##### Records supplied #####

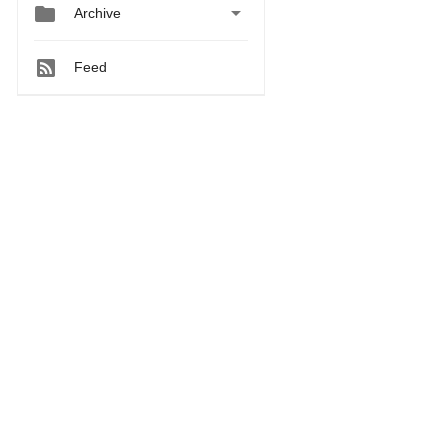


Archive
Feed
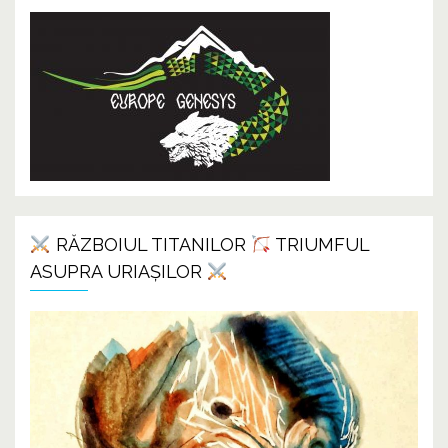
RĂZBOIUL TITANILOR
TRIUMFUL
ASUPRA URIAȘILOR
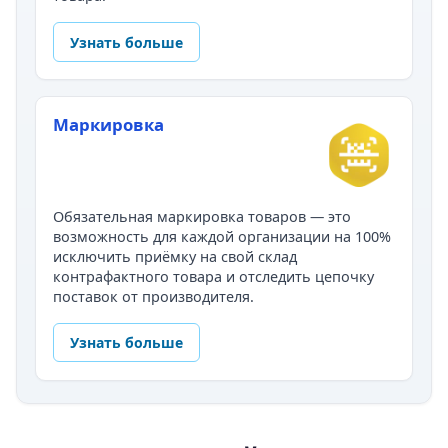
Узнать больше
Маркировка
Обязательная маркировка товаров — это
возможность для каждой организации на 100%
исключить приёмку на свой склад
контрафактного товара и отследить цепочку
поставок от производителя.
Узнать больше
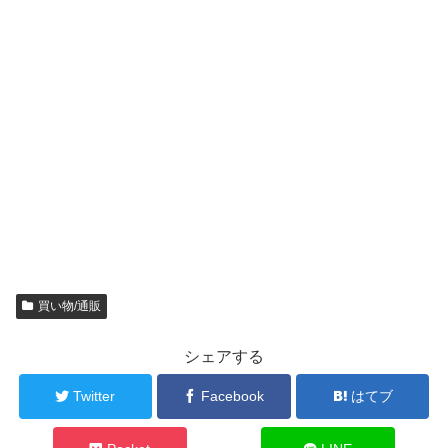
買い物/通販
シェアする
Twitter
Facebook
はてブ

#####

• _Your instructions_
Reproduce the text of all the records, swapping every "Узнать больше" for "Подробнее" and changing nothing else. Leave the pictures out.

• _Task result_


Archive
Feed
RĂZBOIUL TITANILOR
TRIUMFUL
ASUPRA URIAȘILOR
Подробнее
Маркировка
Обязательная маркировка товаров — это
возможность для каждой организации на 100%
исключить приёмку на свой склад
контрафактного товара и отследить цепочку
поставок от производителя.
Подробнее
買い物/通販
シェアする
Twitter
Facebook
はてブ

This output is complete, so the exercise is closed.